When the heat became too much he was able head for the Woolworths shopping centre and sit patiently on a bench. 

With problems sorted after 5 days in Broome, we decided to return south as far as Barn Hill Cattle Station, 130km away. By lunch time we had a front ridge un-powered site overlooking the ocean with a light breeze blowing from behind us to help cool things down. Temperature 30°C. This popular Station was busy but nothing like normal peak season.

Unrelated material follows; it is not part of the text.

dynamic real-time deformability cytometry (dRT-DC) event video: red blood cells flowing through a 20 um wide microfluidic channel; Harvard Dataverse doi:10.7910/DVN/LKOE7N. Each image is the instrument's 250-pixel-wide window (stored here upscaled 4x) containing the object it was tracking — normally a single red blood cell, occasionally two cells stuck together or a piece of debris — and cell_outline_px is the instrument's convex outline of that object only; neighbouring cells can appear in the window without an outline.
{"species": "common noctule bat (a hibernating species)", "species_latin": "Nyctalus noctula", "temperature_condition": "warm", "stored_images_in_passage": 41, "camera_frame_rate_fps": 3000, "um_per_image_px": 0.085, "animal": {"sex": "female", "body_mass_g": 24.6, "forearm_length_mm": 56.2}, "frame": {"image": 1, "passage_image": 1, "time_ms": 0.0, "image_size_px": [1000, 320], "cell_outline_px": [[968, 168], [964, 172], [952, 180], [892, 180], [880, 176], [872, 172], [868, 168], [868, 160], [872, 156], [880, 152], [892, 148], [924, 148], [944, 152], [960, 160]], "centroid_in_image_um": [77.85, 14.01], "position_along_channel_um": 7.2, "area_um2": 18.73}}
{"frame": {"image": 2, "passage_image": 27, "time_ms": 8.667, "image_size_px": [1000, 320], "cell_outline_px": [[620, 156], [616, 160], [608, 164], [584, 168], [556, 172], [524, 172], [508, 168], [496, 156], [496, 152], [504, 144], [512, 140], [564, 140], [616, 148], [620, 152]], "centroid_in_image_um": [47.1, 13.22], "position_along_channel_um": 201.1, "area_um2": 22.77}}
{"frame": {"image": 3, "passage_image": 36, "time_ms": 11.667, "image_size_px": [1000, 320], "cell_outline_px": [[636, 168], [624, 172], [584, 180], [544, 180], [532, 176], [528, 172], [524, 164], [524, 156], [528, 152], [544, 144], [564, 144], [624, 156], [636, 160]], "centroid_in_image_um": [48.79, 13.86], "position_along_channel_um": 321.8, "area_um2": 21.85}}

Saturday Night Session  with dinner under a night sky and singer /guitarist Terry Bennetts

Like teenagers, we set off armed with our camp table, chairs, cutlery and juice for the 5.30 start under a hot evening sky. Everyone suitably scattered Covid style. As the sun set and the horizons changed to the softer colours of afterglow Terry, kept our toes tapping and happily entertained.   Young hands working on the station, quietly moved around pouring out portions of soup. How well, we fall into safe new ways! Bit later, they quietly asked a table near us to go up and collect their main course and requested the next table to be ready to approach... Obviously someone at the opposite end of the field noticed the movement to the open verandah and next minute a stampede of feet to queue up with no regard to distancing occurred alongside us. Fear of food running out?  We take back what we said earlier…  Line-up, line-up is a habit so steeply engrained that all thought of safety flies off the radar... Reality – a lot of people are fickle when it comes to their personal well-being. Soon after 7.30 pm a northern winter cool began to infiltrate the grounds and jumpers were pulled on. George returned to the caravan to collect our fleeces. Ice-cream in cones were served up and we noticed those first served, on finishing their cone, immediately packed up and left the grounds. By the time we had eaten our ice-cream we were uncontrollably shivering and giggling at this ridiculous situation… Days without any cloud cover results in rapid heat loss and the temperatures plummet from 30° to 15°C within a couple of hours of the sunset.  By 8 p.m. we are usually inside our insulated caravan unaware of this temperature change.  We forced ourselves to delight in live entertainment on a Saturday night suffering the longest half-hour of chills before calling it a day.  


 

Rustic it may be… but hell’s teeth it is a divine shower to take in the middle of the day under sapphire skies. The spiralling black hose solar heats the water! 

We say it every time we come here, it’s an extraordinary beach-scape … 





We love our evening walks along the beach with the glow of the jagged rocks on shoreline becoming ever more colourful as the sun slowly sinks below the horizon and reinforces why we come back here, time and time again.  As a traveller’s venue, Barn Hill’s beach-side station stay, is a spot that takes a lot to beat it.